Headquartered in New York City, Intercept Pharmaceuticals (NASDAQ:ICPT) announced the receipt of a Complete Response Letter (CLR) from the U.S. Food and Drug Administration (FDA) regarding its marketing application which sought the approval to use obeticholic acid (OCA) to treat fibrosis due to nonalcoholic steatohepatitis (NASH).
NASH is a liver disease caused by excessive fat accumulation in the liver that can lead to cirrhosis, liver failure, cancer, and death.
The company’s stock plunged around 40% in midday trading on June 29th in reaction to the unfavorable response.
The FDA cited the uncertainty of a predicted treatment benefit based on a surrogate histopathologic endpoint. Based on its review of the OCA data, the FDA decided that the potential benefits of the treatment were offset by the potential patient risks. In declining to approve the New Drug Application (NDA), the therapy fell short of becoming the first drug on the market for obesity-linked liver disease.
Intercept is a mid-cap biopharmaceutical company that develops novel therapeutics for the treatment of progressive, non-viral liver diseases including NASH and biliary cholangitis.
Hope Remains for Further Advancement
Yet all hope is not lost for the company.

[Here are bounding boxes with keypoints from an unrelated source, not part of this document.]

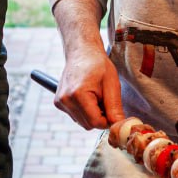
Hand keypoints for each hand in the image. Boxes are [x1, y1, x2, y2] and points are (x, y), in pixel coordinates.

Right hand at [51, 0, 122, 129]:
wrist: (82, 52)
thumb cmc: (98, 64)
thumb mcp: (111, 84)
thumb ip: (114, 107)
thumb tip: (119, 126)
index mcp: (77, 94)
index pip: (95, 122)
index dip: (108, 120)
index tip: (113, 111)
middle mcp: (65, 100)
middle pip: (88, 124)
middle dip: (100, 117)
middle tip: (104, 99)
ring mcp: (60, 102)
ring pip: (82, 122)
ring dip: (92, 114)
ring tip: (96, 95)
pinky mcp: (58, 103)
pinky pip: (76, 116)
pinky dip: (85, 111)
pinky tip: (87, 96)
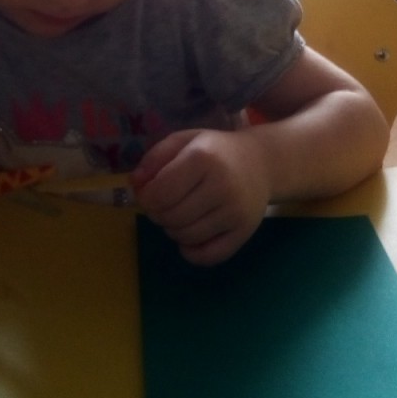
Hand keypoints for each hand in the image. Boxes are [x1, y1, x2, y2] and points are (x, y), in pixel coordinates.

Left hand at [132, 128, 270, 265]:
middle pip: (171, 217)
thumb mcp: (184, 141)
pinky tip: (190, 237)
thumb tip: (134, 185)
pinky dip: (191, 252)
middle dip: (158, 214)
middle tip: (164, 205)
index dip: (146, 198)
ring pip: (186, 237)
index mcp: (203, 158)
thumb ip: (155, 158)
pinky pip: (208, 256)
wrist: (261, 162)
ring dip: (173, 230)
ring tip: (179, 215)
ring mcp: (235, 212)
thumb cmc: (216, 150)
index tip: (149, 194)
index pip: (160, 193)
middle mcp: (221, 185)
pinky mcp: (244, 232)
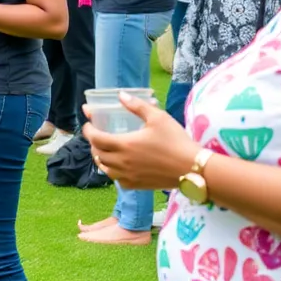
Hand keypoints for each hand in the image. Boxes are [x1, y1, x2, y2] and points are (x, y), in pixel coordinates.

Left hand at [82, 93, 201, 190]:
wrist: (192, 168)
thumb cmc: (175, 140)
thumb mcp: (157, 117)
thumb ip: (136, 106)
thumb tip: (120, 95)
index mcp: (124, 144)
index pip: (96, 139)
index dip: (88, 131)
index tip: (88, 124)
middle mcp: (122, 163)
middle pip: (97, 154)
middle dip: (93, 144)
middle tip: (97, 135)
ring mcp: (128, 176)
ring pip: (105, 169)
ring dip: (101, 158)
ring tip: (104, 150)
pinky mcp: (136, 186)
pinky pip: (116, 179)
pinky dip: (112, 171)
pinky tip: (118, 165)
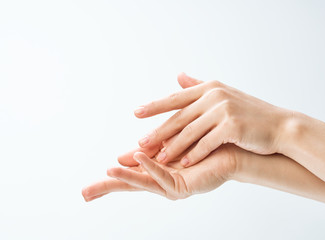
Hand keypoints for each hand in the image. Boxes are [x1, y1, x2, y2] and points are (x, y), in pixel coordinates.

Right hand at [82, 140, 240, 200]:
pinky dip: (149, 167)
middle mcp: (162, 178)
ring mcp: (172, 184)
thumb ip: (157, 130)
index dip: (112, 173)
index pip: (130, 170)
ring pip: (143, 183)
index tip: (90, 182)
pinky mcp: (183, 186)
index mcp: (158, 166)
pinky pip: (163, 177)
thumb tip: (140, 115)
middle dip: (107, 188)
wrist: (231, 148)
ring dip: (125, 177)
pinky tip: (138, 156)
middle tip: (85, 193)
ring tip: (107, 171)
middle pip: (130, 183)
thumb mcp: (174, 133)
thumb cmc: (206, 141)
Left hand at [135, 73, 290, 166]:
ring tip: (159, 159)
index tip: (136, 112)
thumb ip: (199, 86)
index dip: (155, 106)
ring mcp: (223, 111)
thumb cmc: (251, 113)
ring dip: (173, 147)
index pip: (177, 98)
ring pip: (190, 132)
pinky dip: (194, 155)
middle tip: (140, 142)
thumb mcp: (224, 94)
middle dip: (159, 131)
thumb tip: (179, 76)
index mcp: (210, 88)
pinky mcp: (232, 127)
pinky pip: (207, 144)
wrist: (281, 126)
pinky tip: (184, 165)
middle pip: (179, 117)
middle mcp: (215, 96)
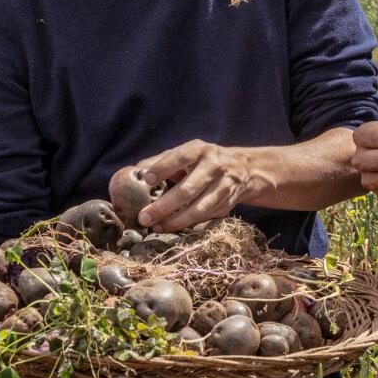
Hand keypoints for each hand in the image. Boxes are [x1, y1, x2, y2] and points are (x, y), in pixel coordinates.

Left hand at [132, 140, 264, 231]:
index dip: (163, 168)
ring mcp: (223, 187)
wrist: (243, 169)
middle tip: (144, 217)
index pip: (180, 157)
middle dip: (163, 206)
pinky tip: (168, 227)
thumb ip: (161, 160)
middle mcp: (214, 167)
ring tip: (156, 226)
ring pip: (198, 209)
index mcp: (200, 150)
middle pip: (187, 190)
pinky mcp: (227, 204)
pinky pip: (204, 218)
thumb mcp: (186, 153)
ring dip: (174, 221)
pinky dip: (185, 224)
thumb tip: (135, 172)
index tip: (146, 180)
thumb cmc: (203, 161)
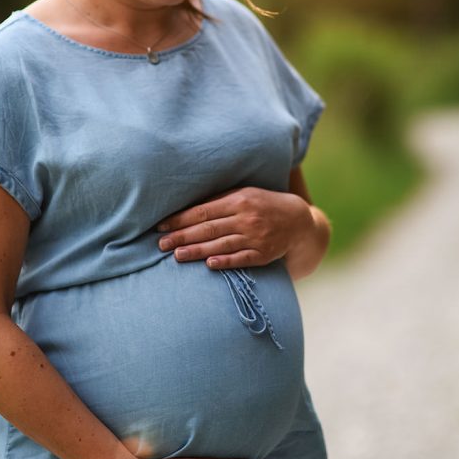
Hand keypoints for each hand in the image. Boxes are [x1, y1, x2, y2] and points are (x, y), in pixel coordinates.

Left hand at [157, 187, 312, 269]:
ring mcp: (256, 237)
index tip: (161, 226)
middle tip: (161, 244)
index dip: (180, 219)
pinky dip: (225, 261)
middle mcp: (246, 218)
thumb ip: (218, 201)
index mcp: (238, 200)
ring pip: (221, 245)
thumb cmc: (262, 204)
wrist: (297, 220)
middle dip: (182, 237)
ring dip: (197, 251)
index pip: (203, 211)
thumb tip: (187, 210)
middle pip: (208, 229)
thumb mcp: (243, 194)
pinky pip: (241, 259)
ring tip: (176, 256)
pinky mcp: (263, 254)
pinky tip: (209, 264)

The FDA also recommended that Intercept submit additional post-interim analysis efficacy and safety data from its ongoing REGENERATE study to support the potential accelerated approval of OCA. It also urged the company to continue the phase of the study related to long-term outcomes.
President and CEO Mark Pruzanski commented, “At no point during the review did the FDA communicate that OCA was not approvable on an accelerated basis, and we strongly believe that the totality of data submitted to date both meet the requirements of the Agency’s own guidance and clearly support the positive benefit-risk profile of OCA.”
Pruzanski also expressed disappointment that the FDA’s decision was made without input from Intercept’s medical experts and patients at the forthcoming Adcom event calling it “an apparently incomplete review”.
OCA has been designated a Breakthrough Therapy by the FDA and is the only drug candidate that has had some success in a pivotal Phase 3 study. The FDA has reportedly increased the complexity of the study’s endpoints making it harder for Intercept to hit a challenging, moving target.
The company’s NDA was the first submission to the FDA targeting the use of OCA as a treatment for NASH. It was based on data from 35 separate clinical trials encompassing over 1,700 NASH patients that were treated with the investigational drug. Results from these trials have shown OCA’s ability to reverse or stabilize liver fibrosis in patients with advanced fibrosis due to NASH.
Management noted its plans to meet with the FDA to review the CRL and explore approval options moving forward. Despite the setback, Intercept may still be able to advance its OCA treatment depending on the outcome of further FDA discussions and potential studies. With no approved therapy on the market for fibrosis due to NASH, the company maintains the potential to commercialize a treatment.